In the post about stepping back to calm down, change "dumb question" to "silly question" and reproduce the passage from "Not about the" up to and including "you handle things?".

### EXERCISE TEXT:
**********

Not about the government shutdown. Although I am a federal employee.
Has something ever upset you so much that to deal with it level headedly, you had to step back and give yourself time to calm the eff down?
I know, dumb question. How the hell else do you handle things?
It’s just that I’ve had several moments like that over the last year, so I’m thinking about it. Moments where I was so upset, I really couldn’t think or do anything about the situation. I had to give myself time to calm down. Let my heart rate come down. Let that “I may throw up” feeling stop. I had to wait to deal with it until I wasn’t filled with firey rage just thinking about it.
Okay, that last part may be a bit of an exaggeration. Ha.
But I have to shut down on the situation, until I calm down. It’s not uncommon for me to say “I need time to calm down” or “I can’t talk about it right now,” and it’s not that I’m avoiding it. I just need to be less angry. Then approach it with less emotion involved.

**********

### INFORMATION SHOWN:
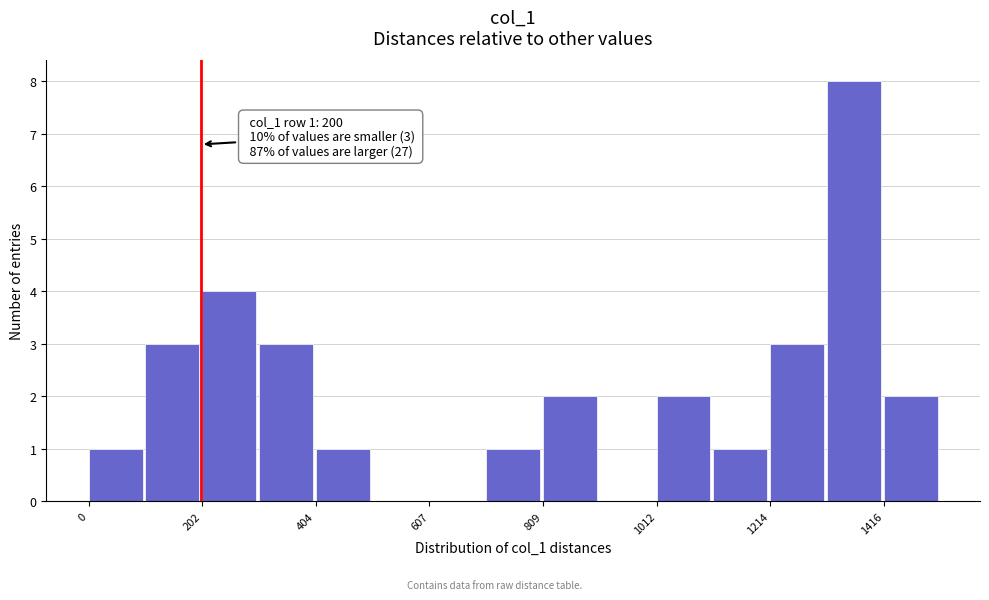

Around what value on the x-axis is the tallest bar? Give the approximate position of its centre, as read against the axis.

1350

**********

### SOLUTION FOR THIS EXERCISE:
Not about the government shutdown. Although I am a federal employee.
Has something ever upset you so much that to deal with it level headedly, you had to step back and give yourself time to calm the eff down?
I know, silly question. How the hell else do you handle things?